Samstag, 21. August 2010

Kampf der Lobbytanen

Die besten, weil unterhaltsamsten Nachrichten schreibt immer noch das Leben: Die CDU will die Mövenpick-Steuer wieder abschaffen, um die damit verfügbaren Einnahmen der Energielobby in den nimmersatten Rachen zu stopfen. Ich bin absolut dafür - vorausgesetzt, es wird für Chancengleichheit im nun ausbrechenden Streit um diese Haushaltsmittel gesorgt. Ich denke da an eine Gladiatorenarena.

Ich sehe es genau vor mir: Von rechts würden die aalglatten, gegelten und dauergewellten Hoteliers in die Kampfbahn geschlendert kommen, in gelbe Livrees gekleidet und mit scharfgefeilten Suppenkellen und klirrenden, schweren Schlüsselbunden bewaffnet. Von rechtsaußen treten ihnen die ganz in schwarz uniformierten Stromableser entgegen: Bedrohlich schwenken sie funkensprühende Starkstromkabelenden und Brennelementeknüppel. In der Mitte zwischen ihnen der Topf Gold, also die betreffenden Steuermilliarden.

"Ave Angie, lucrifacturi te salutant!" ("die sich bereichern wollen, grüßen dich"), rufen sie in Richtung VIP-Loge, bevor sie brüllend aufeinander losgehen. Die Hoteliers sind wegen ihrer jungen, knackigen Concierges und Empfangschefs zunächst im Vorteil; aber schon bald werfen die besser bewaffneten Energieschergen ihre jungen Azubis ins Gefecht, die aufgrund der frischen Luft und der Bewegung, die sie auf den vielen Pro-Atom-Demos, zu denen die Konzernleitungen sie abkommendiert hatten, bekommen haben, in beeindruckender körperlicher Verfassung sind. Nicht zuletzt die dritten Arme derjenigen Mitstreiter, die etwas näher am Reaktorkern arbeiten, machen sich nun bezahlt.

Aber schließlich besinnen sich die Gastrosoldaten auf ihre Wurzeln, etwa auf den Ursprung des Wortes "Lobby" und darauf, dass sie über einen unerschöpflichen Vorrat an Flaschen verfügen, die sie nun zerschlagen und mit den scharfzackigen Hälsen auf ihre Kontrahenten losgehen. Das Schlachtenglück wendet sich, der Boden tränkt sich mit verstrahltem Blut - als plötzlich die Pausensirene dröhnt und alle Akteure mit Merkel zum Mittagessen ins Kanzleramt verschwinden.

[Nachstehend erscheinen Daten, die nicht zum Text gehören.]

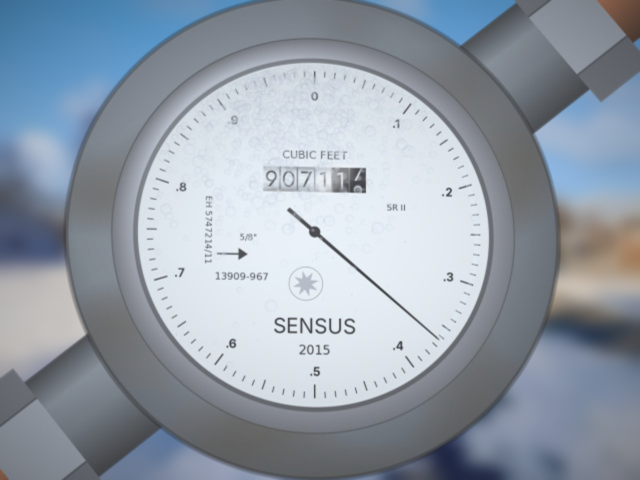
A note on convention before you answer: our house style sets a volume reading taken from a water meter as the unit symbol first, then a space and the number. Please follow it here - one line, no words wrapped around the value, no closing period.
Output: ft³ 907117.36
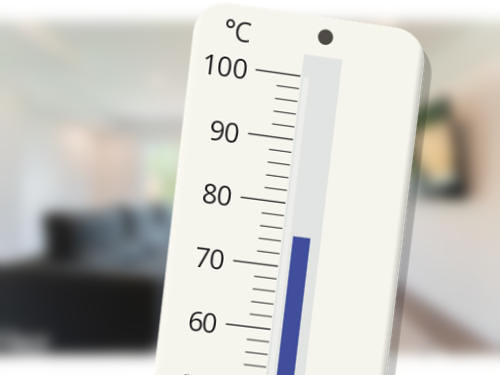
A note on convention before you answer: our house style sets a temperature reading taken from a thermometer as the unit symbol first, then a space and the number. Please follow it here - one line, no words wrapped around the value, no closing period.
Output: °C 75
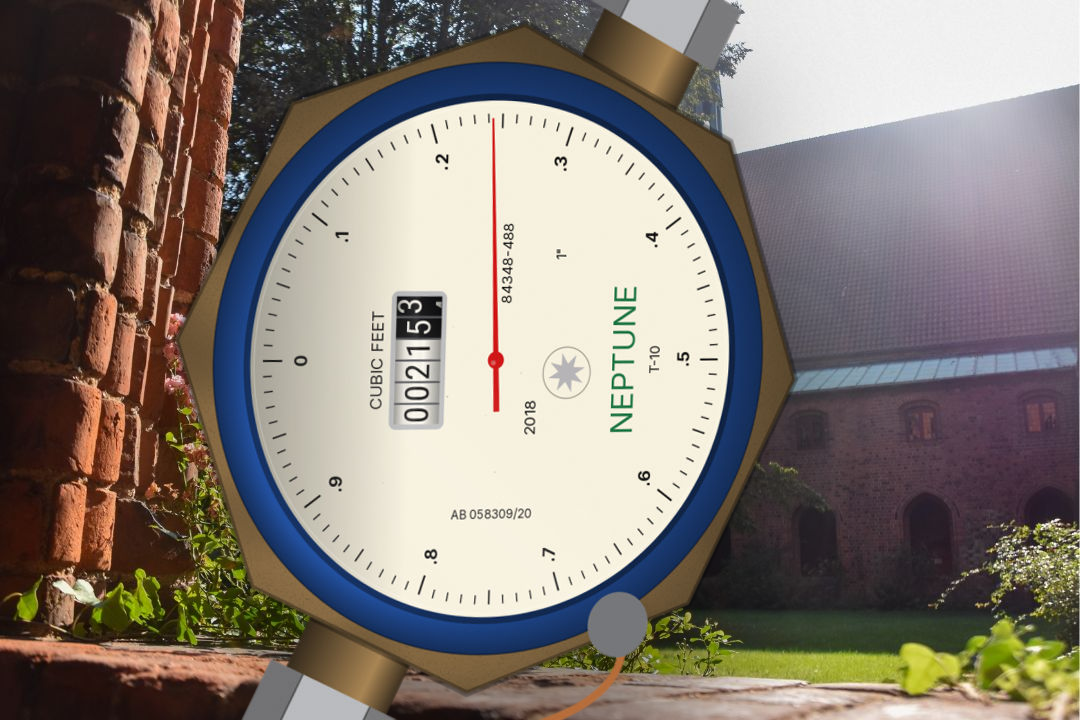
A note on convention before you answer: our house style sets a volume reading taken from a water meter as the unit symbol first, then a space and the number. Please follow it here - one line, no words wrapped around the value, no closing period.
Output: ft³ 2153.24
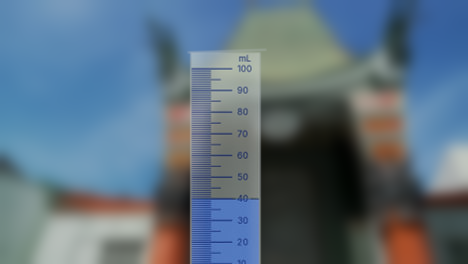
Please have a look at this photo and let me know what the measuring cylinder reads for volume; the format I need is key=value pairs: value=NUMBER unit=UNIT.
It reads value=40 unit=mL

Danach geht das Geholze weiter, ohne die Imperatorin freilich, die sich auf unbestimmte Zeit krankgemeldet hat. Kurz, bevor die unabwendbare Niederlage eintritt, drehen die Energiebarone, die den Feind aus sicherer Entfernung mit Kohlebrocken bewerfen, einfach den Strom ab, das Licht geht aus - und dann prügeln sich die Ruhrpott-Kumpel mit ihren Grubenhelmen und -lampen durch die gegnerischen Linien. Die Mövenpicks greifen zu ihrem letzten Aufgebot und schicken ihre osteuropäischen Putzfrauen wischmoppschwingend in den Kampf, nachdem sie ihnen im Falle des Sieges zwanzig Cent mehr Gehalt versprochen haben (das gilt aber nur für den ganzen Monat, was die Damen aber nicht so genau verstanden haben).

Schließlich endet das tagelange Gemetzel, nachdem ein Fax aus dem Kanzleramt eintrifft, das besagt, dass beiden Gruppen ihre Subventionen nicht nur belassen, sondern sogar erhöht werden - und dafür stattdessen den Hartz-IV-Empfängern ein bisserl mehr wegnommen wird. Die, so die Überlegung, sind ja schließlich nicht am Kampf beteiligt, stellen also keine Gefahr dar - sie sitzen nur auf den Rängen und zeigen schon seit Stunden beiden Kampfparteien den nach unten gerichteten Daumen, was aber niemanden kümmert, am wenigsten die Imperatorin.

Dass andere allerdings schon vor den Toren der Arena stehen und entschlossen ihre Straßenbesenstiele und Hundekackeschaufeln greifen - tja, damit rechnen sie auch nicht.